A further period of two years after the tax holiday period will be taxed at 10%. Thereafter the rate will be 20%.

* Acquisition of under performing or non-performing industries or other activities and making such activities economically viable by 31.3.2004 by any company will qualify for a 3 year tax holiday on the full profits of such acquiring company. The period of exemption will be calculated from the year in which the acquired enterprise commences to make profits on any year not later than two years from the commencement of commercial operations by such enterprise which ever is earlier. For this purpose a proposal should be submitted to the Minister of Finance which should include the provisions for the settlement of statutory liabilities of such acquired undertaking. The tax rate applicable after the tax holiday period will period will be 20% unless such company qualifies for 15%.

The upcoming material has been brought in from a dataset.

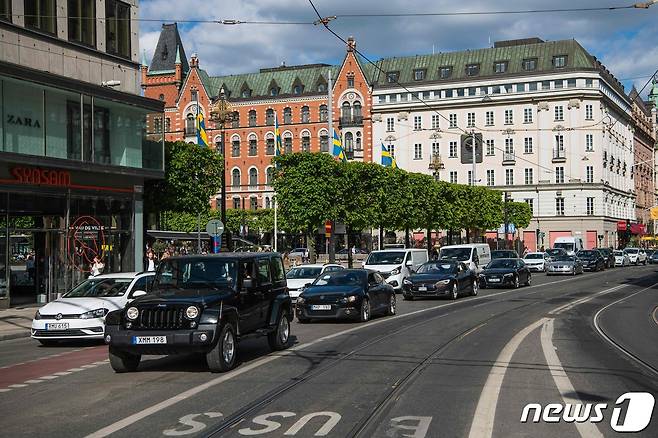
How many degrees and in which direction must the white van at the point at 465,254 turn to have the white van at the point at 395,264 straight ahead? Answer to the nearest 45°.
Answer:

* Expansion of industrial undertakings by companies -

(A) Undertakings engaged in non-traditional exports if expanded such projects with an investment not less than Rs. 10 mln on or before 31.3.2004 will qualify for a two year tax holiday on the entire profits of the undertaking. If such company is already enjoying a tax holiday this additional tax holiday will commence after the expiry of such tax holiday. (B) Undertakings engaged in other products (other than non-traditional products for export) if expanded with an investment not less than Rs. 10 mln on or before 31.3.2004 will qualify for a two year tax holiday on the profits attributable to such expansion. A five year tax holiday will be available to companies engaged in research and development activities on or after 1.4.2003 with a minimum investment of Rs. 2 mln from the year of profit making or any year not later than two years from the commercial operations which ever is earlier. For the purposes of this exemption such research and development work should be in the specific fields. Normal ordinary research work will not quality. After the tax holiday period a concessionary rate of 15% will be applicable. All these new tax holidays require no specific approval to obtain the tax holiday. Therefore it is very important to ascertain the correct requirements from the relevant authorities before the commencement of any project with the intention of enjoying a tax holiday.